Candaan Bing bukan tanpa niat. Dia memimpikan Tangkiwood juga kesohor layaknya Hollywood dan kualitas serta kuantitas film Indonesia turut mampu menyaingi kedigdayaan Hollywood di Amerika Serikat. Sebab beberapa nama besar tercatat bermukim di Tangkiwood saat itu. Mereka antara lain, Wolly Sutinah atau Mak Uwok, Pak Item, Ibu Supi, Fifi Young, Laelasari, M. Bissu, Haji Misbach Jusa Biran, Netty Herawati, Bing Slamet, Ateng, Iskak, Edi Sud, Aminah Cenderakasih, serta Idris Sardi yang dilahirkan di sana.
Cita-cita Bing Slamet, mendapat respon positif dari pemerintah Ibu Kota Jakarta yang juga menginginkan Tangkiwood jadi pusat perfilman tanah air. Tapi akhirnya, cuma jadi kembang tidur saja. Sebab menjelang tahun 1970, ketika produksi film mencapai puncaknya di dekade itu, ketenaran Tangkiwood justru meredup.
Meredupnya nama Tangkiwood, rupanya terus-terusan berlangsung hingga awal 1980-an gara-gara teknologi televisi mulai muncul. Para aktris dan aktor yang mulai kepepet, akhirnya memilih eksodus dari Tangkiwood demi mencari peruntungan di rumah produksi film lain di luar Prinsen Park.
Memasuki tahun 1985, Prinsen Park akhirnya benar-benar ditinggalkan. Begitu juga dengan Tangkiwood. Dan di awal tahun 1990-an, ketika rumah produksi film sudah menyebar kemana-mana, Prinsen Park malah berubah drastis menjadi kawasan hiburan malam yang dilengkapi diskotek, karaoke, hotel dan lain sebagainya. Sementara Tangkiwood makin tenggelam.

#### [Daftar Baris]
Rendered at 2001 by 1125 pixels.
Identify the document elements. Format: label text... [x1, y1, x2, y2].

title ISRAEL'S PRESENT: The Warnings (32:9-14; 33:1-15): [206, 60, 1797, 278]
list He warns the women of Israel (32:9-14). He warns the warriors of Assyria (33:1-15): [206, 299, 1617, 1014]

...

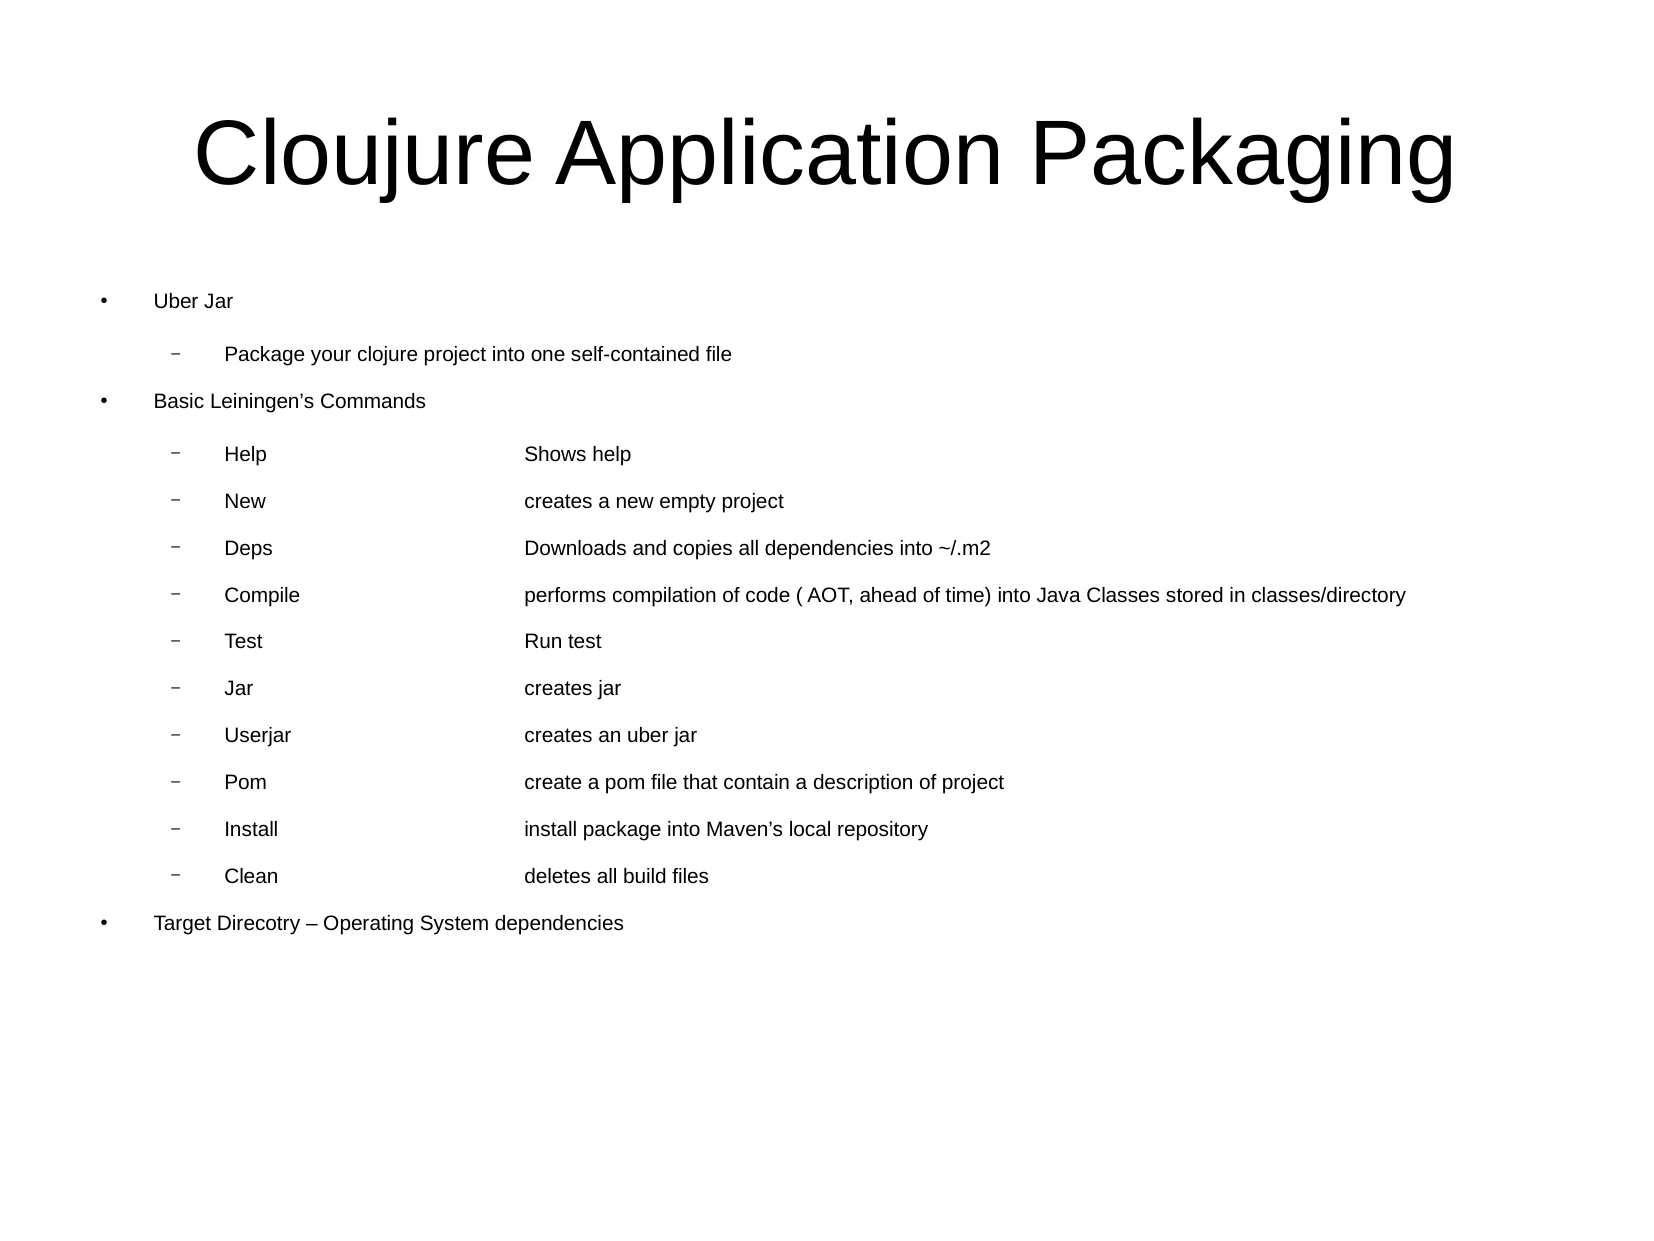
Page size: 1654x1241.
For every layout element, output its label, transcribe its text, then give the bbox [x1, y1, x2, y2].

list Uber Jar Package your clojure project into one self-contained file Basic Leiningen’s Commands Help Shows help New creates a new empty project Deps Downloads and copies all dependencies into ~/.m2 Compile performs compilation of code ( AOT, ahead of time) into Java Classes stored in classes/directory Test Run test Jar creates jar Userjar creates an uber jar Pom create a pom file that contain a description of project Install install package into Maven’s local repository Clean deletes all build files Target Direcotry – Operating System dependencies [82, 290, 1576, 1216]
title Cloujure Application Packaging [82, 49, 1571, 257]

#### [Tugas A]
Tuliskan kembali dengan persis bagian teks tentang Tangkiwood, mulai dari "Meredupnya nama Tangkiwood, rupanya" hingga "Tangkiwood makin tenggelam.", termasuk kata-kata terakhir itu.
#### [Tugas B]
Lanjutkan teks tentang Tangkiwood, dimulai tepat setelah kalimat terakhirnya.

#### [Jawaban Akhir A]
Meredupnya nama Tangkiwood, rupanya terus-terusan berlangsung hingga awal 1980-an gara-gara teknologi televisi mulai muncul. Para aktris dan aktor yang mulai kepepet, akhirnya memilih eksodus dari Tangkiwood demi mencari peruntungan di rumah produksi film lain di luar Prinsen Park.
Memasuki tahun 1985, Prinsen Park akhirnya benar-benar ditinggalkan. Begitu juga dengan Tangkiwood. Dan di awal tahun 1990-an, ketika rumah produksi film sudah menyebar kemana-mana, Prinsen Park malah berubah drastis menjadi kawasan hiburan malam yang dilengkapi diskotek, karaoke, hotel dan lain sebagainya. Sementara Tangkiwood makin tenggelam.

#### [Jawaban Akhir B]
Sebenarnya, demi menahan laju eksodus para pelaku seni, Gubernur Ali Sadikin sempat mengambil langkah dengan merenovasi beberapa rumah milik artis serta figuran yang namanya mulai meredup. Tiap tahun, Bang Ali juga sering datang guna memberi santunan kepada mereka. Tapi sayang, upaya tersebut tak manjur hingga tak ada satu pun artis yang mau bermukim di sana.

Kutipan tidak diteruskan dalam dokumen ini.